Ao tomar posse no plenário Getulino Artiaga do Legislativo goiano, Sérgio Bravo prestou seu compromisso legal para o cargo e, na sequência, subiu à tribuna, onde discursou. “Entro aqui para cumprir o mandato até 31 de janeiro de 2023, com o compromisso de lutar pelo bem-estar e qualidade de vida do povo goiano. Garanto que não irei decepcionar. Entro aqui para honrar os mais de 17 mil votos que tive. Agradeço a Deus, em primeiro lugar, e reforço que estou aqui pautado pelo compromisso com Goiás”.

Estiveram no Parlamento para acompanhar a posse de Sérgio Bravo, além da sua esposa e filhos, a deputada federal Magda Mofatto (PL), o prefeito de Senador Canedo, Fernando Pellozo (PSD), lideranças do PL, advogados, e vereadores de Senador Canedo.
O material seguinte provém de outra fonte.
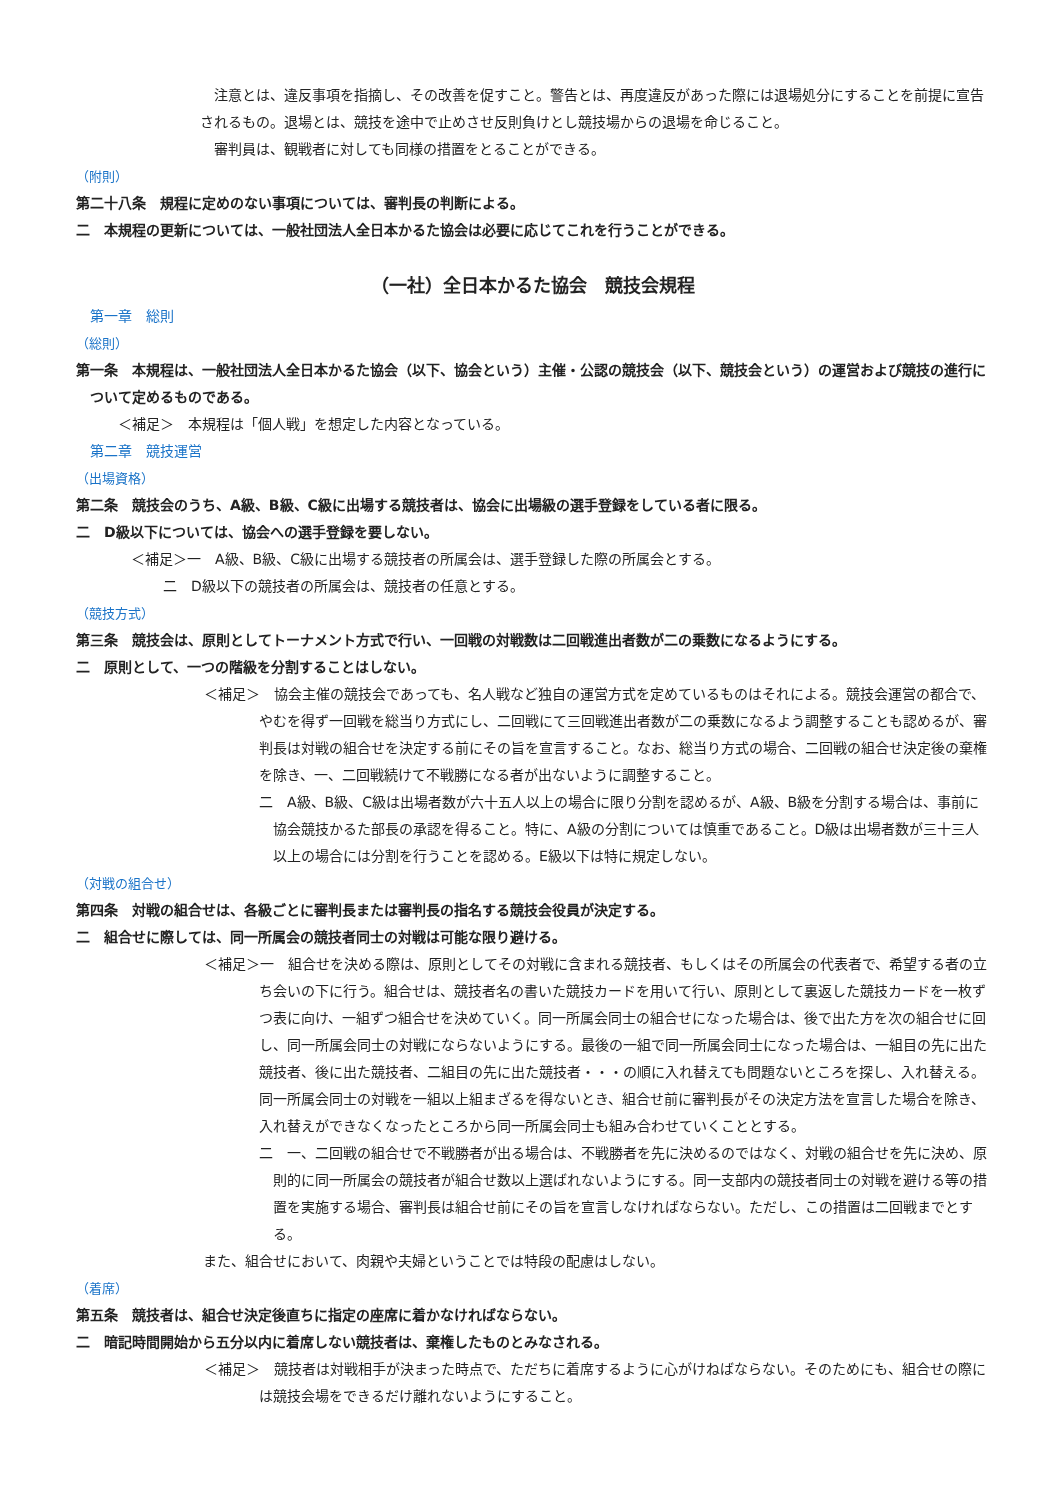注意とは、違反事項を指摘し、その改善を促すこと。警告とは、再度違反があった際には退場処分にすることを前提に宣告されるもの。退場とは、競技を途中で止めさせ反則負けとし競技場からの退場を命じること。
審判員は、観戦者に対しても同様の措置をとることができる。
（附則）
第二十八条　規程に定めのない事項については、審判長の判断による。
二　本規程の更新については、一般社団法人全日本かるた協会は必要に応じてこれを行うことができる。
（一社）全日本かるた協会　競技会規程
第一章　総則
（総則）
第一条　本規程は、一般社団法人全日本かるた協会（以下、協会という）主催・公認の競技会（以下、競技会という）の運営および競技の進行について定めるものである。
＜補足＞　本規程は「個人戦」を想定した内容となっている。
第二章　競技運営
（出場資格）
第二条　競技会のうち、A級、B級、C級に出場する競技者は、協会に出場級の選手登録をしている者に限る。
二　D級以下については、協会への選手登録を要しない。
＜補足＞一　A級、B級、C級に出場する競技者の所属会は、選手登録した際の所属会とする。
二　D級以下の競技者の所属会は、競技者の任意とする。
（競技方式）
第三条　競技会は、原則としてトーナメント方式で行い、一回戦の対戦数は二回戦進出者数が二の乗数になるようにする。
二　原則として、一つの階級を分割することはしない。
＜補足＞　協会主催の競技会であっても、名人戦など独自の運営方式を定めているものはそれによる。競技会運営の都合で、やむを得ず一回戦を総当り方式にし、二回戦にて三回戦進出者数が二の乗数になるよう調整することも認めるが、審判長は対戦の組合せを決定する前にその旨を宣言すること。なお、総当り方式の場合、二回戦の組合せ決定後の棄権を除き、一、二回戦続けて不戦勝になる者が出ないように調整すること。
二　A級、B級、C級は出場者数が六十五人以上の場合に限り分割を認めるが、A級、B級を分割する場合は、事前に協会競技かるた部長の承認を得ること。特に、A級の分割については慎重であること。D級は出場者数が三十三人以上の場合には分割を行うことを認める。E級以下は特に規定しない。
（対戦の組合せ）
第四条　対戦の組合せは、各級ごとに審判長または審判長の指名する競技会役員が決定する。
二　組合せに際しては、同一所属会の競技者同士の対戦は可能な限り避ける。
＜補足＞一　組合せを決める際は、原則としてその対戦に含まれる競技者、もしくはその所属会の代表者で、希望する者の立ち会いの下に行う。組合せは、競技者名の書いた競技カードを用いて行い、原則として裏返した競技カードを一枚ずつ表に向け、一組ずつ組合せを決めていく。同一所属会同士の組合せになった場合は、後で出た方を次の組合せに回し、同一所属会同士の対戦にならないようにする。最後の一組で同一所属会同士になった場合は、一組目の先に出た競技者、後に出た競技者、二組目の先に出た競技者・・・の順に入れ替えても問題ないところを探し、入れ替える。同一所属会同士の対戦を一組以上組まざるを得ないとき、組合せ前に審判長がその決定方法を宣言した場合を除き、入れ替えができなくなったところから同一所属会同士も組み合わせていくこととする。
二　一、二回戦の組合せで不戦勝者が出る場合は、不戦勝者を先に決めるのではなく、対戦の組合せを先に決め、原則的に同一所属会の競技者が組合せ数以上選ばれないようにする。同一支部内の競技者同士の対戦を避ける等の措置を実施する場合、審判長は組合せ前にその旨を宣言しなければならない。ただし、この措置は二回戦までとする。
また、組合せにおいて、肉親や夫婦ということでは特段の配慮はしない。
（着席）
第五条　競技者は、組合せ決定後直ちに指定の座席に着かなければならない。
二　暗記時間開始から五分以内に着席しない競技者は、棄権したものとみなされる。
＜補足＞　競技者は対戦相手が決まった時点で、ただちに着席するように心がけねばならない。そのためにも、組合せの際には競技会場をできるだけ離れないようにすること。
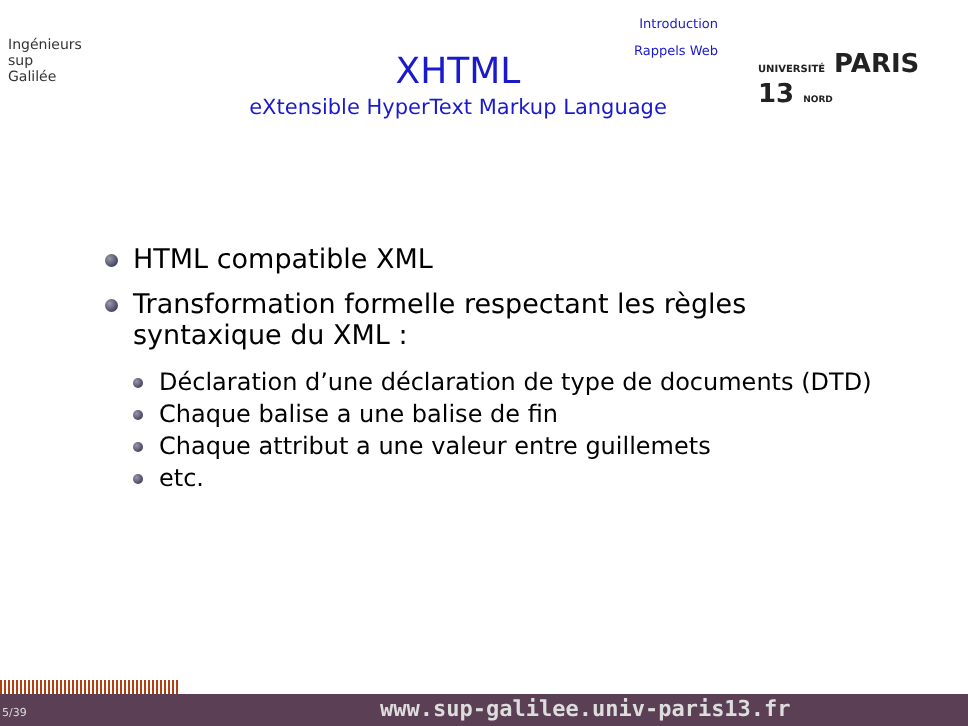Ingénieurs
sup
Galilée
Introduction
Rappels Web
XHTML
eXtensible HyperText Markup Language
UNIVERSITÉ PARIS 13 NORD
HTML compatible XML
Transformation formelle respectant les règles syntaxique du XML :
Déclaration d’une déclaration de type de documents (DTD)
Chaque balise a une balise de fin
Chaque attribut a une valeur entre guillemets
etc.
5/39 www.sup-galilee.univ-paris13.fr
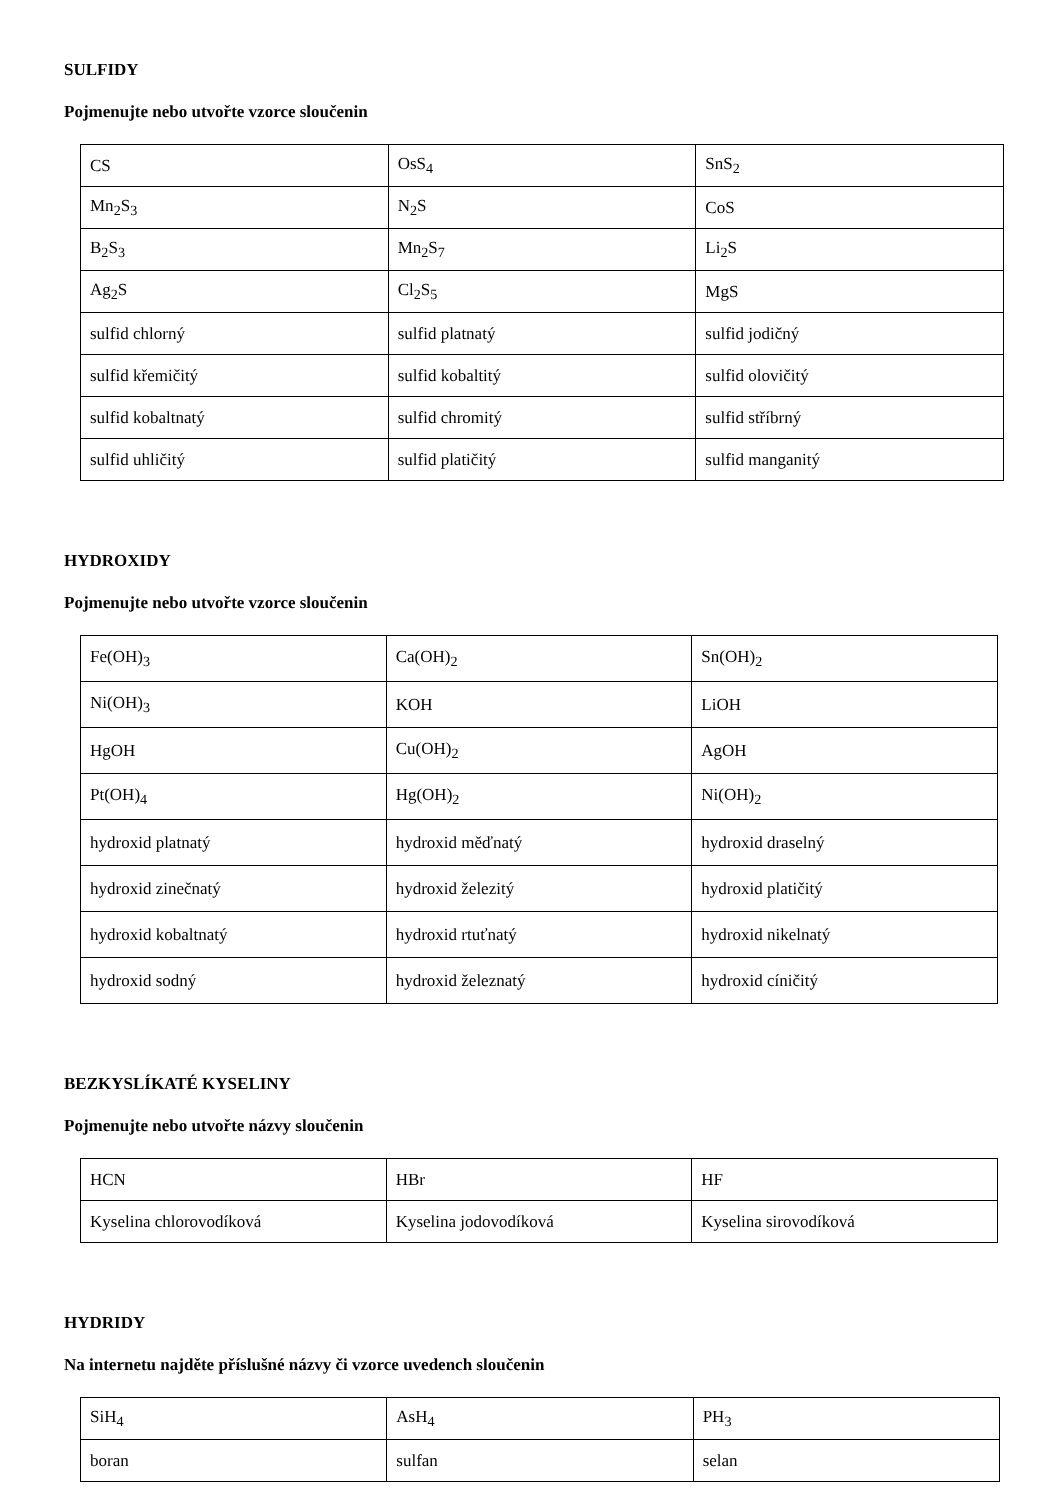SULFIDY
Pojmenujte nebo utvořte vzorce sloučenin
| CS | OsS<sub>4</sub> | SnS<sub>2</sub> |
| Mn<sub>2</sub>S<sub>3</sub> | N<sub>2</sub>S | CoS |
| B<sub>2</sub>S<sub>3</sub> | Mn<sub>2</sub>S<sub>7</sub> | Li<sub>2</sub>S |
| Ag<sub>2</sub>S | Cl<sub>2</sub>S<sub>5</sub> | MgS |
| sulfid chlorný | sulfid platnatý | sulfid jodičný |
| sulfid křemičitý | sulfid kobaltitý | sulfid olovičitý |
| sulfid kobaltnatý | sulfid chromitý | sulfid stříbrný |
| sulfid uhličitý | sulfid platičitý | sulfid manganitý |
HYDROXIDY
Pojmenujte nebo utvořte vzorce sloučenin
| Fe(OH)<sub>3</sub> | Ca(OH)<sub>2</sub> | Sn(OH)<sub>2</sub> |
| Ni(OH)<sub>3</sub> | KOH | LiOH |
| HgOH | Cu(OH)<sub>2</sub> | AgOH |
| Pt(OH)<sub>4</sub> | Hg(OH)<sub>2</sub> | Ni(OH)<sub>2</sub> |
| hydroxid platnatý | hydroxid měďnatý | hydroxid draselný |
| hydroxid zinečnatý | hydroxid železitý | hydroxid platičitý |
| hydroxid kobaltnatý | hydroxid rtuťnatý | hydroxid nikelnatý |
| hydroxid sodný | hydroxid železnatý | hydroxid cíničitý |
BEZKYSLÍKATÉ KYSELINY
Pojmenujte nebo utvořte názvy sloučenin
| HCN | HBr | HF |
| Kyselina chlorovodíková | Kyselina jodovodíková | Kyselina sirovodíková |
HYDRIDY
Na internetu najděte příslušné názvy či vzorce uvedench sloučenin
| SiH<sub>4</sub> | AsH<sub>4</sub> | PH<sub>3</sub> |
| boran | sulfan | selan |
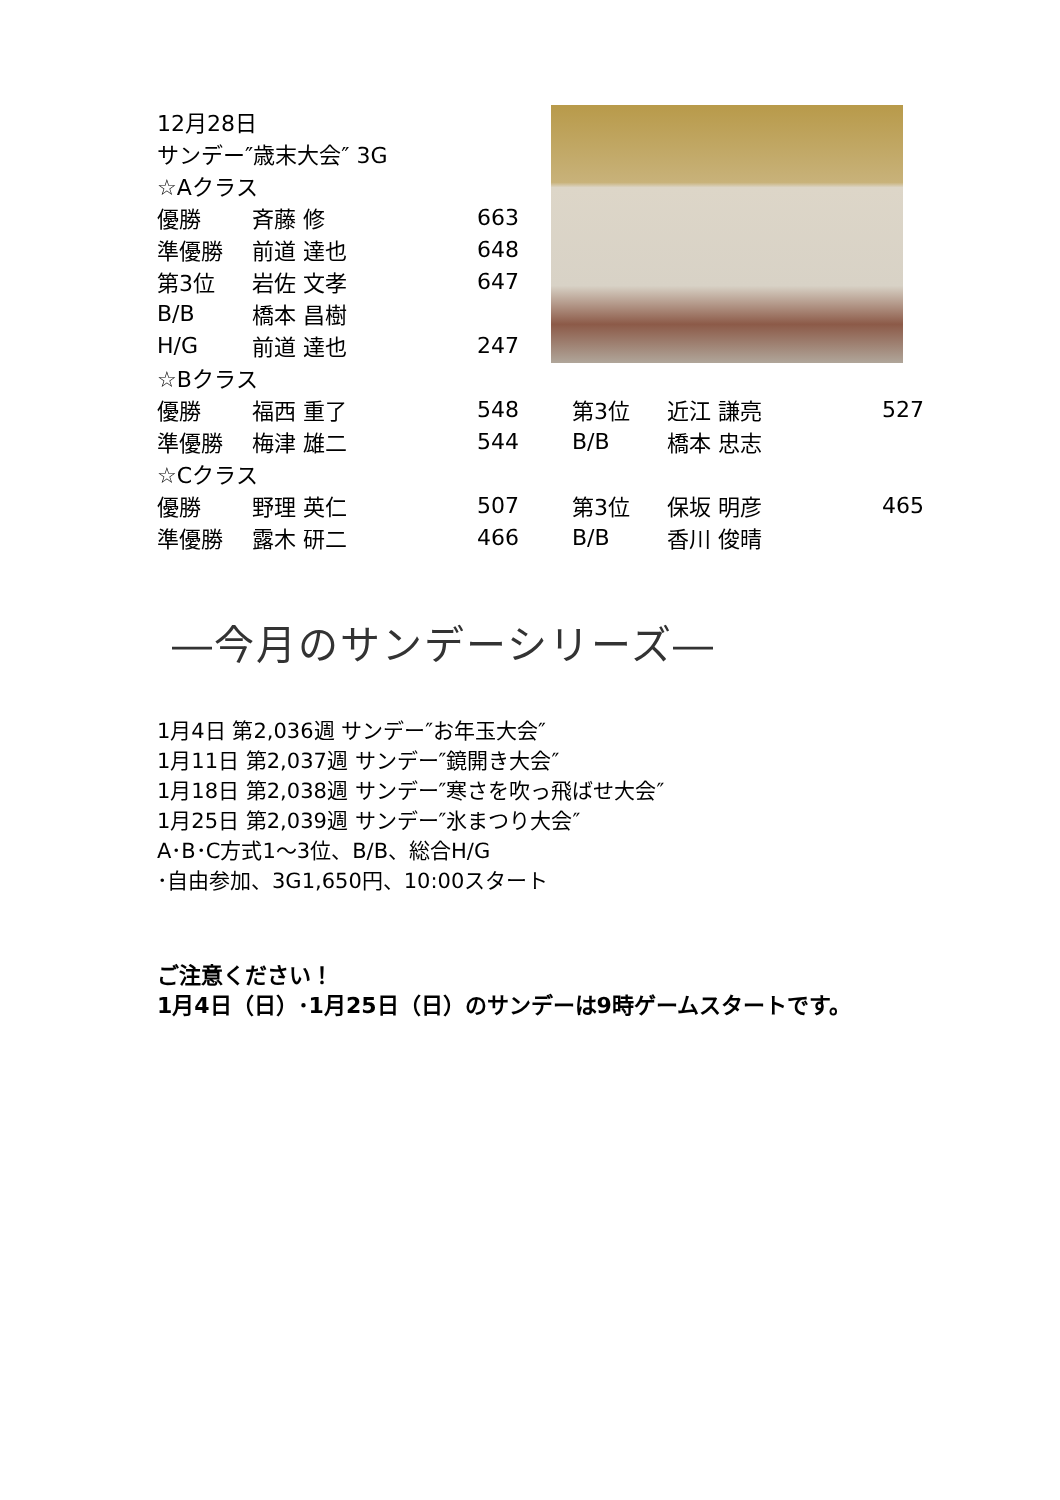| 12月28日 | | | | | |
| サンデー″歳末大会″ 3G | | | | | |
| ☆Aクラス | | | | | |
| 優勝 | 斉藤 修 | 663 | | | |
| 準優勝 | 前道 達也 | 648 | | | |
| 第3位 | 岩佐 文孝 | 647 | | | |
| B/B | 橋本 昌樹 | | | | |
| H/G | 前道 達也 | 247 | | | |
| ☆Bクラス | | | | | |
| 優勝 | 福西 重了 | 548 | 第3位 | 近江 謙亮 | 527 |
| 準優勝 | 梅津 雄二 | 544 | B/B | 橋本 忠志 | |
| ☆Cクラス | | | | | |
| 優勝 | 野理 英仁 | 507 | 第3位 | 保坂 明彦 | 465 |
| 準優勝 | 露木 研二 | 466 | B/B | 香川 俊晴 | |
―今月のサンデーシリーズ―
1月4日 第2,036週 サンデー″お年玉大会″
1月11日 第2,037週 サンデー″鏡開き大会″
1月18日 第2,038週 サンデー″寒さを吹っ飛ばせ大会″
1月25日 第2,039週 サンデー″氷まつり大会″
A･B･C方式1～3位、B/B、総合H/G
･自由参加、3G1,650円、10:00スタート
ご注意ください！
1月4日（日）･1月25日（日）のサンデーは9時ゲームスタートです。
Sérgio Bravo também ocupou uma cadeira na Assembleia Legislativa durante a 18ª Legislatura, entre fevereiro de 2015 e janeiro de 2019.

Decisão da Justiça
Bravo assume a cadeira deixada por Vinícius Cirqueira após a Justiça Eleitoral deliberar pela cassação do diploma do deputado, eleito pelo Pros, e empossado desde 2019. As acusações acatadas pelo TRE dão conta de que o agora ex-parlamentar teria efetuado gastos ilícitos de recursos durante a campanha eleitoral do ano de 2018. Em agosto passado, o plenário do Tribunal Superior Eleitoral negou o recurso apresentado por Cirqueira no processo que pedia seu afastamento do cargo. A decisão foi tomada por unanimidade pelo colegiado. As acusações de captação e gastos ilícitos foram apresentadas pelo Ministério Público Eleitoral (MPE).